Nach dem Mittagessen begab ich mich zum Bahnhof und erspähte lediglich einen Güterwaggon mit angehängtem Personenwagen fast ohne Sitzbänke – sie waren alle bereits entfernt oder völlig zerstört. Wie sich später herausstellte war dies der Zug nach Kumba. Er fuhr fast ohne Fahrgäste ab, änderte am Hafen seine Fahrtrichtung, da das direkte Verbindungsgleis vom neuen Bahnhof Richtung Norden nie fertiggebaut wurde und hielt dann am
Vorortbahnhof. Jetzt wurde der Zug voll! Es war wie in vielen afrikanischen Städten: In der Innenstadt wohnen die Reichen und die fahren nicht Bahn, das tun nur die Armen und die wohnen in den Vororten. Im Zug war ich
selbstredend wieder die Attraktion schlechthin. Afrikaner haben keine Scheu vor Fremden, aber meine Mitreisenden waren nicht unverschämt. Die Fahrt durch tropischen Dschungel war sehr schön. Das Gebüsch reichte bei jedem Halt bis in den Waggon herein, denn natürlich hatte unser Waggon keine
Fenster. Es war dunkel als wir Kumba erreichten und ich mich von einem Taxi in das Hotel „Ideal" fahren ließ, das wohl nur sehr selten Gäste sieht. Es war sehr bescheiden, aber der „Direktor" ließ es sich nicht nehmen mich am nächsten Morgen persönlich zum Mondsee und in von Weißen fast nie besuchte Dörfer in der Nähe des Sees mit einem Einbaum zu fahren.

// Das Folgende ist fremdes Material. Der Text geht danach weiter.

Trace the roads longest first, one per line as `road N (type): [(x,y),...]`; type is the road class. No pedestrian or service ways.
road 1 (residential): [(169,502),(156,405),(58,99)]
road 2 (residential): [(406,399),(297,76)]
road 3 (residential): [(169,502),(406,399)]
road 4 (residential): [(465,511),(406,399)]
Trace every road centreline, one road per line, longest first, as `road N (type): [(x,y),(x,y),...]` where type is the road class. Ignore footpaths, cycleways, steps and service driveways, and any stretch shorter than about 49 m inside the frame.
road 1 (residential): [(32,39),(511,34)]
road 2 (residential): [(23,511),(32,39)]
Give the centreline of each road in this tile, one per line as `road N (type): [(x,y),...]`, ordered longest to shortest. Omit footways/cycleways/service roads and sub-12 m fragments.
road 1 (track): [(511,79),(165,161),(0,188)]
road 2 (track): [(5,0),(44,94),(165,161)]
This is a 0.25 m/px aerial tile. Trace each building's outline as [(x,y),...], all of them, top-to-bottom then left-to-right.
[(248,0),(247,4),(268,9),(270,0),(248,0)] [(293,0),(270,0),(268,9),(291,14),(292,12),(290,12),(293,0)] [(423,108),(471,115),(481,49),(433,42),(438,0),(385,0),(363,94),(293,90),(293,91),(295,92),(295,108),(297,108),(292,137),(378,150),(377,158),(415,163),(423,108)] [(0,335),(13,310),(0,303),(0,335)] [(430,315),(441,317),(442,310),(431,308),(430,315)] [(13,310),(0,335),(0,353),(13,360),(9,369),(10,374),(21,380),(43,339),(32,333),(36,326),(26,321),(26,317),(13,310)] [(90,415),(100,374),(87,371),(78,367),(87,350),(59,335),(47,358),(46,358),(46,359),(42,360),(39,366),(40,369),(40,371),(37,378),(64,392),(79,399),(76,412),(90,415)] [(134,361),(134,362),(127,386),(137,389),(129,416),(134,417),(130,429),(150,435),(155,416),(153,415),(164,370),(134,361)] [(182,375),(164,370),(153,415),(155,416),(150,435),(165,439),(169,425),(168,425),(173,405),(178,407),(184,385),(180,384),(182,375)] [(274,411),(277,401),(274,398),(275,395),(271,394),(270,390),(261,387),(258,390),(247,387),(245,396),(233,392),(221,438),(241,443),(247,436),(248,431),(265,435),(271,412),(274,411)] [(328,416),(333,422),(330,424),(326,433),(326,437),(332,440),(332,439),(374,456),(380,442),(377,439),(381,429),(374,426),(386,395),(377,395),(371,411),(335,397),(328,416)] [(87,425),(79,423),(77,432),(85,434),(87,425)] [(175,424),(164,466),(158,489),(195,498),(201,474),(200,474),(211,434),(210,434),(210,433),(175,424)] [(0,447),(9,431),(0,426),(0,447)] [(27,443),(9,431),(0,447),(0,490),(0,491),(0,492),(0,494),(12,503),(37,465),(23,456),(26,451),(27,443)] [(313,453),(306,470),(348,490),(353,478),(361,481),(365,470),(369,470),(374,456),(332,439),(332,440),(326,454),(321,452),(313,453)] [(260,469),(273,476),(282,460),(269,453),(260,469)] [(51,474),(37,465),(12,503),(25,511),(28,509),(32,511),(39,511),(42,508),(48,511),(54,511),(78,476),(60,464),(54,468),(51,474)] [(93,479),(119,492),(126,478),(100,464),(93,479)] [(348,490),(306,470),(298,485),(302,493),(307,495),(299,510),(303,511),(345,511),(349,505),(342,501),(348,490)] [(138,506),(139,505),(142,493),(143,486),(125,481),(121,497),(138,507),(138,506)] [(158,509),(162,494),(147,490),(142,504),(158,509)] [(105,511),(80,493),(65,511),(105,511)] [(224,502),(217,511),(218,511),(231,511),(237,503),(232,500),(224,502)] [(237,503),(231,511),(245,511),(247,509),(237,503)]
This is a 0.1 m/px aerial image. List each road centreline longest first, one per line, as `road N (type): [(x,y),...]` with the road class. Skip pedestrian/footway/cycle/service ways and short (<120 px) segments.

Die Bahn weiter in den Norden nach Nkongsamba ist bereits wegen
Unbenützbarkeit eingestellt, sodaß ich mit dem Bus weiterreiste. Die Fahrt
führte mich bis Foumban, wo sich ein Prinz erbot mir den Palast des Sultans zu zeigen. Ich bezweifelte anfangs die Herkunft meines Führers, der mir während der Palastbesichtigung beiläufig erklärte, der Sultan sei gerade in Trauer über den Tod seiner Frau. Als ich mein Bedauern darüber ausdrückte fand mein Führer dies sehr mitfühlend, verwies dabei vom Fenster des ersten Stockes des Palastes auf die vielen kleinen Häuschen und erklärte, dies seien die
Wohnungen der über 150 Frauen des Sultans. Dies relativierte die Trauer des Sultans verständlicherweise.
Nach zwei schönen Tagen in Foumban nahm ich einen direkten Bus nach Douala, wobei wir bei dieser Fahrt auch durch Nkongsamba fuhren, wo ich noch die jetzt unbenutzten Gleisanlagen der ehemaligen Bahn sah, um die es wahrlich schlecht bestellt ist, denn eine Wiederaufnahme eines Bahnverkehrs muß bei einem solchen Gleiszustand, wie ich ich vorfand, selbst in Afrika
unmöglich sein.
In Douala quartierte ich mich zur Erholung im Hotel „Akua Palace" ein, das über einen Swimmingpool verfügte und mir so als Erholung vor meinem Rückflug diente. Nur gut, daß ich mir bereits Fahrkarten für meine Rückfahrt besorgt hatte, denn der Zug war brechend voll, sodaß Leute auf dem Dach und auf den Trittbrettern mitfuhren und obendrein funktionierte die vorhandene Klimaanlage nur zum Schein. Die Bahnlinie führt unmittelbar am Flughafen vorbei, Züge halten hier aber nicht, sodaß ich mir am Bahnhof von Yaoundé ein Taxi nehmen mußte um die 50 km zum Flughafen zurückzufahren.
Pünktlich brachte mich die Swissair anschließend wieder nach Hause.